The University Hospitals Plymouth Trust appeared in court, yesterday, accused of failing to be open and honest. It is the first time a hospital trust has appeared in court in a duty of candour prosecution.
What is the Duty of Candour?
The Health and Social Care Act 2008 makes it a legal duty to be open and honest with patients, or their families, when something goes wrong that has, or could, lead to significant harm. This is, in essence, the duty of candour.
It is one of many measures that was put in place following the Mid Staffordshire Hospital scandal, in 2014. This scandal revealed hundreds of patients who had suffered abuse and/or neglect.
The First Duty of Candour Prosecution
The University Hospitals Plymouth Trust are the first trust to appear at court for breaching the duty of candour.
The Care and Quality Commission (CQC) are responsible for bringing the prosecution. They accuse the trust of failing to communicate in an open and transparent way.
Although the CQC have previously issued fines and warnings for breaches, this is the first duty of candour prosecution.
The CQC’s allegation follows an incident in December 2017, at Derriford Hospital.
91 year old, Elise Woodfield, died after suffering a perforated oesophagus during an endoscopy procedure. The procedure was abandoned due to the injury, but she subsequently died after collapsing on the Marlborough Ward, where she had been transferred to be observed.
The CQC accused the trust of failing to tell Elise’s family that her death might have been caused by a mistake during the endoscopy. They also failed to apologise to the family within a reasonable amount of time.
Elise’s daughter said that when an apology did arrive, the letter lacked “remorse”.
University Hospitals Plymouth Trust Plead Guilty in Duty of Candour Prosecution
The Trust were quick to plead guilty of breaching the duty of candour, at the prosecution, on Wednesday.
The judge commended the trust for entering a guilty plea at the earliest opportunity. However, she also said that the penalty guidelines were insufficient, in the circumstances; she therefore ordered the trust pay all the legal costs of £10,845, as well as the £1,600 fine and a £120 victim surcharge.
What Does the Prosecution Mean?
It must be disconcerting for local residents to see their local NHS trust hauled before the court. However, it should be reassuring to see that NHS trusts are not above the law. It’s a sign that the measures in place to protect patients will be used, where possible.
Although most medical treatment goes by without a problem, as medical negligence solicitors, we are all too aware that mistakes do occasionally happen. Even though court cases and investigations can be expensive and time consuming, they are crucial; they ensure accountability and help to avoid the same mistakes from being made again, in the future.

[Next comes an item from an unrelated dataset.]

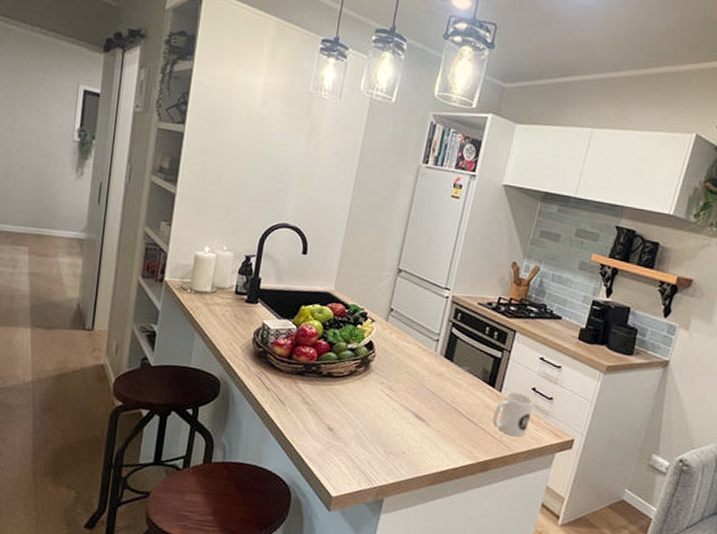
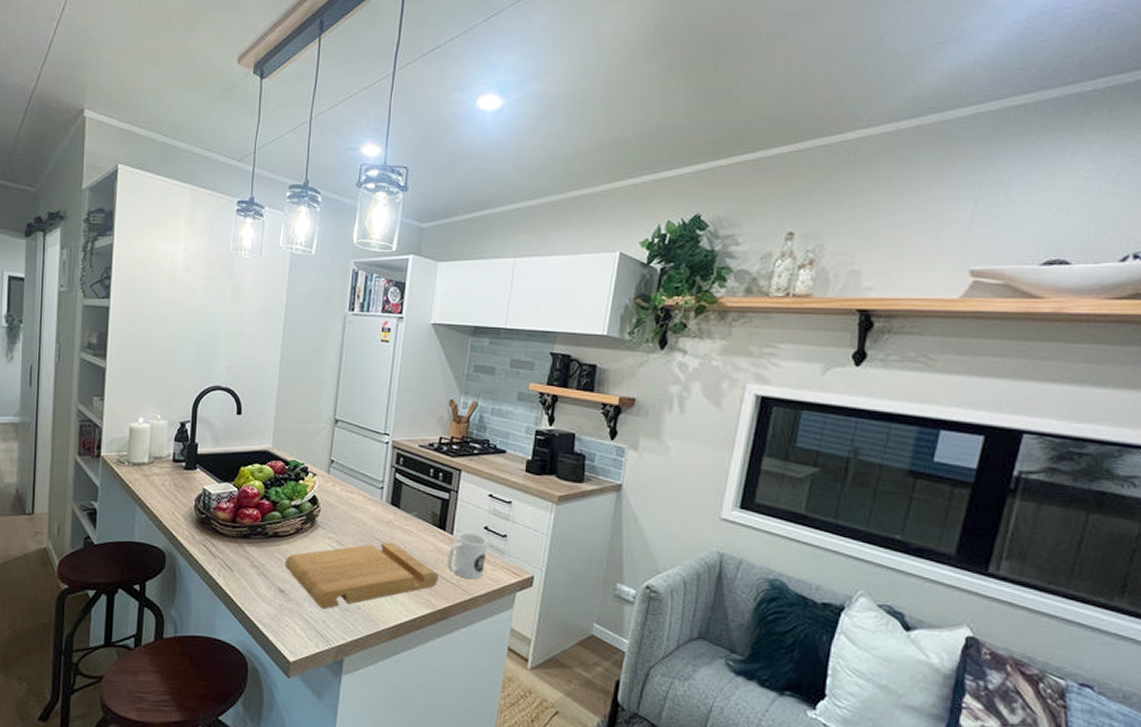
cutting board: none [335,392,483,450] -> present [284,542,439,609]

If there is a concern, it has to be that the law doesn’t go far enough and is not used enough. The fact that the judge did not feel that the penalty guidelines were sufficient, would suggest that this is an extreme case. But this is the first case of it’s kind, so where are all of the more frequently occurring, less severe cases? It’s hard to believe that there haven’t been more cases; which, if true, must mean they have not been pursued. This would in turn suggest that the penalty is not fit for purpose.